Is querying elasticsearch directly from NextJS server-side a bad pattern?

Elastic Stack Elasticsearch
1

Hi everyone,

I’m building a Next.js app (App Router) and trying to decide on the right way to integrate Elasticsearch.

I know Next.js allows direct server-side data access without needing an API layer, which makes this approach convenient. However, I’ve also seen recommendations to place Elasticsearch behind a separate backend/API.

My main questions:

  • Is querying Elasticsearch directly from Next.js server-side considered a bad practice?

  • Are there concerns around security, scaling, or maintainability with this approach?

  • At what point does it make sense to introduce a dedicated API layer instead?

For context:

  • This is a production scale app

  • Queries include text heavy searches with some aggregations and ranking for sponsored results

Would appreciate any guidance or real-world experiences.

Thanks!

2

Moderator: Likely AI Generated.

Not a bad pattern in principle, but there are specific gotchas that matter at production scale worth thinking through.

Security: Querying from Next.js server-side (Server Components, Route Handlers, getServerSideProps) is fine. Your ES credentials never leave the server. What you want to watch is any path where raw ES query structure could be derived from unsanitised client input. If you pass user search terms directly into query DSL without validation you can end up with query injection scenarios. A thin validation layer helps even if it lives in the same Next.js codebase.

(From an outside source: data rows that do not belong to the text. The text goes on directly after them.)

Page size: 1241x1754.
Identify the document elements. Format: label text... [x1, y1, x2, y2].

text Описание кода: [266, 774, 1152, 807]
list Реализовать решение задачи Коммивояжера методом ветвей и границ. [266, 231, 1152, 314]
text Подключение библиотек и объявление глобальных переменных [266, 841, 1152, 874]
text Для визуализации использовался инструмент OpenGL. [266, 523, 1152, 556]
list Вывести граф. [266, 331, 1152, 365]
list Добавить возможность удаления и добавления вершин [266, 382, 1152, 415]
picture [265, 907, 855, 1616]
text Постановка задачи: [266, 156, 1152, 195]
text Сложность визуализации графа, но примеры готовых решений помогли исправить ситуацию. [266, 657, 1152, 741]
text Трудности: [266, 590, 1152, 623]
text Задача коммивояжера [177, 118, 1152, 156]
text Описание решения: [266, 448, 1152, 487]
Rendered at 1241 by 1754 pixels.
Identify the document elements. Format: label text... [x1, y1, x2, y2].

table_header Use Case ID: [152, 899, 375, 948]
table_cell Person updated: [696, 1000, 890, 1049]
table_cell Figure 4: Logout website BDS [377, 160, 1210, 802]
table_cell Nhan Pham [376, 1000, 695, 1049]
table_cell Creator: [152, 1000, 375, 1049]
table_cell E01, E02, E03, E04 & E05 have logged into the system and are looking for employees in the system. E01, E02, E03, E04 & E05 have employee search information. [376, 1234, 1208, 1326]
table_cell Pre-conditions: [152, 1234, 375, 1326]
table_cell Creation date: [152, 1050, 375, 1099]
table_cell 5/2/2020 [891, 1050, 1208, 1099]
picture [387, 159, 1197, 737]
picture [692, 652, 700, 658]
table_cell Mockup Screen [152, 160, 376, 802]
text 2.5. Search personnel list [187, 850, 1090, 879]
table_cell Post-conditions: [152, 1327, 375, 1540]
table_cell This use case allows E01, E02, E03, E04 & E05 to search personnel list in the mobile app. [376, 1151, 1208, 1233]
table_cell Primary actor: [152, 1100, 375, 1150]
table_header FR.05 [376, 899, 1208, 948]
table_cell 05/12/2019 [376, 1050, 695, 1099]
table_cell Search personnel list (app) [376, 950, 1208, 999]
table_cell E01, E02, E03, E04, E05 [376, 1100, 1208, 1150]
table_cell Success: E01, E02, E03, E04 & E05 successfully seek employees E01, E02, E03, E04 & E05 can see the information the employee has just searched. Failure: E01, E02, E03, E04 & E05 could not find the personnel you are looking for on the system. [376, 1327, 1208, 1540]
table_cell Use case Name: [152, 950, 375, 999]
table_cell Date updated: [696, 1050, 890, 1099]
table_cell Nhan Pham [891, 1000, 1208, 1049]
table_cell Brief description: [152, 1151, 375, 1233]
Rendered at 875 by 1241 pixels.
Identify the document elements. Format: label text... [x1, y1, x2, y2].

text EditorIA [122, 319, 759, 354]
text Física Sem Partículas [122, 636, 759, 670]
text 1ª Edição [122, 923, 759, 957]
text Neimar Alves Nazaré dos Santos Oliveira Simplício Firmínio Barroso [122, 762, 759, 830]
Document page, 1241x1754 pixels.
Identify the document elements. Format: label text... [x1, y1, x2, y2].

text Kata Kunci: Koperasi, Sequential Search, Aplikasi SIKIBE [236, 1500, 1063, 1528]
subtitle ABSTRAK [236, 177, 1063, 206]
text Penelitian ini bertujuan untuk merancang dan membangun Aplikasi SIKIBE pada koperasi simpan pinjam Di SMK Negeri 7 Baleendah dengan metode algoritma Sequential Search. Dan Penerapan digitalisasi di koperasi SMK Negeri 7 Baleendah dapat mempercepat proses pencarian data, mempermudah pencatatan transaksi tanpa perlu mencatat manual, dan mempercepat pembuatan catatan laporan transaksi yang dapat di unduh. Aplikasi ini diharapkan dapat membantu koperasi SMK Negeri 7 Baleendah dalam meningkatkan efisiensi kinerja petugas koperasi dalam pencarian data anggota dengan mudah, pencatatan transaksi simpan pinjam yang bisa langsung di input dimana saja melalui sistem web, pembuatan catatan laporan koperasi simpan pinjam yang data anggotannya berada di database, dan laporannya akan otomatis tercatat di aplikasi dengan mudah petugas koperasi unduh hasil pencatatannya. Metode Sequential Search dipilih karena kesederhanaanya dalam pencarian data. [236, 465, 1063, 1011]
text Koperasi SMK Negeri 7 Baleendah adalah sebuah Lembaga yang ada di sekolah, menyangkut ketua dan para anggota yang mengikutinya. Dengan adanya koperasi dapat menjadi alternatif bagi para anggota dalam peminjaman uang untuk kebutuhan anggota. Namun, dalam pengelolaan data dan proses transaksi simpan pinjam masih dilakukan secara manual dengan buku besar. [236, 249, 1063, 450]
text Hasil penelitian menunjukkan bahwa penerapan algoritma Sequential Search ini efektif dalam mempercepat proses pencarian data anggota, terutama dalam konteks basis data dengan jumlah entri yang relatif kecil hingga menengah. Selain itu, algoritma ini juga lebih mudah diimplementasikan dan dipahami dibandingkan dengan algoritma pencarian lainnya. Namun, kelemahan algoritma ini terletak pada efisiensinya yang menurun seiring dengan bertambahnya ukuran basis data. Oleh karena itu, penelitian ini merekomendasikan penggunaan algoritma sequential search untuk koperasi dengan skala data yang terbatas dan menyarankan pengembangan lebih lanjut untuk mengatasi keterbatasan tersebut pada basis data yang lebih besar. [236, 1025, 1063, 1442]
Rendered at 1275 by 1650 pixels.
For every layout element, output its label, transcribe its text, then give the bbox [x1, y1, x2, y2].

Connections and connection pooling: This is the most practical concern at production scale. The official @elastic/elasticsearch client maintains a connection pool internally, but that depends heavily on your deployment model. With Vercel or similar serverless runtimes, each function invocation may spawn a fresh client instance, meaning no persistent pool and cold start overhead per request. With a long-lived Node process (self-hosted, containers, Render, Railway) the pool persists and works well. A module-level singleton helps:

import { Client } from '@elastic/elasticsearch';
let client = null;
export function getESClient() {
  if (!client) client = new Client({ node: process.env.ES_URL });
  return client;
}

Under heavy serverless load the per-request connection cost becomes measurable.

When to add a dedicated API layer: For your specific use case (text search plus aggregations plus sponsored ranking), the logic for composing queries, applying ranking rules, and injecting sponsored results gets complex enough that isolation is worth it. If you also have other consumers (mobile app, dashboard, third-party integrations) needing the same search, a service pays for itself immediately. For a single Next.js app with stable requirements, co-located queries are simpler and entirely workable.

Practical approach: start with direct queries in Route Handlers rather than Server Components to keep response times predictable, use a singleton client, and extract to a separate service when you hit (1) multiple consumers, (2) need to scale the search backend independently, or (3) query composition logic grows past a few hundred lines and becomes hard to test in isolation.